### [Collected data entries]
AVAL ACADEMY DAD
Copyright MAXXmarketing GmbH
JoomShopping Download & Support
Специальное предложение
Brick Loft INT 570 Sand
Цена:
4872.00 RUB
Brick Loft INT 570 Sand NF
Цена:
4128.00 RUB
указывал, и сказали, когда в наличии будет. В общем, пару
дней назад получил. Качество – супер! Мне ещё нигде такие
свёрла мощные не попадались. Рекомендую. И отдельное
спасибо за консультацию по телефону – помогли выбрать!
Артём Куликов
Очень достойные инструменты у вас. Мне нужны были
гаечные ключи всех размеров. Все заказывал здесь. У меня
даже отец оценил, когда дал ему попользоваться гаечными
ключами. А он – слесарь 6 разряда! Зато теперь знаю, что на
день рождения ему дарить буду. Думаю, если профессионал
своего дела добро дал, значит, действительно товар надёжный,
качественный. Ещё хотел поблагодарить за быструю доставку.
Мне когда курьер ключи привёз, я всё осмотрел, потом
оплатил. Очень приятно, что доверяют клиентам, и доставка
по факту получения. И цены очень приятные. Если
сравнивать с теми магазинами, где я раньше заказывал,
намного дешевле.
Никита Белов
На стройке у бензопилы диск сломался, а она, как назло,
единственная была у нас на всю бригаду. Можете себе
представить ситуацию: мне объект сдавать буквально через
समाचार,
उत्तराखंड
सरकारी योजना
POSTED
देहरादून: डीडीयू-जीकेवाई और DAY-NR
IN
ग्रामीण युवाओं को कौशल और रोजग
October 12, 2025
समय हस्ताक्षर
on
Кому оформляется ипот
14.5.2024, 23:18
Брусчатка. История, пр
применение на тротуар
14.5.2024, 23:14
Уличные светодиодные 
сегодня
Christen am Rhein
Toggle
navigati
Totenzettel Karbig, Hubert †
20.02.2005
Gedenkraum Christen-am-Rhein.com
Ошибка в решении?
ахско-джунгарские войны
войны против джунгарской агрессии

### [What to work on]
Swap "RUB" for "руб." in the lines from the beginning through the one containing "день рождения ему", and return only those lines, otherwise unchanged.

### [Exercise result]
AVAL ACADEMY DAD
Copyright MAXXmarketing GmbH
JoomShopping Download & Support
Специальное предложение
Brick Loft INT 570 Sand
Цена:
4872.00 руб.
Brick Loft INT 570 Sand NF
Цена:
4128.00 руб.
указывал, и сказали, когда в наличии будет. В общем, пару
дней назад получил. Качество – супер! Мне ещё нигде такие
свёрла мощные не попадались. Рекомендую. И отдельное
спасибо за консультацию по телефону – помогли выбрать!
Артём Куликов
Очень достойные инструменты у вас. Мне нужны были
гаечные ключи всех размеров. Все заказывал здесь. У меня
даже отец оценил, когда дал ему попользоваться гаечными
ключами. А он – слесарь 6 разряда! Зато теперь знаю, что на
день рождения ему дарить буду. Думаю, если профессионал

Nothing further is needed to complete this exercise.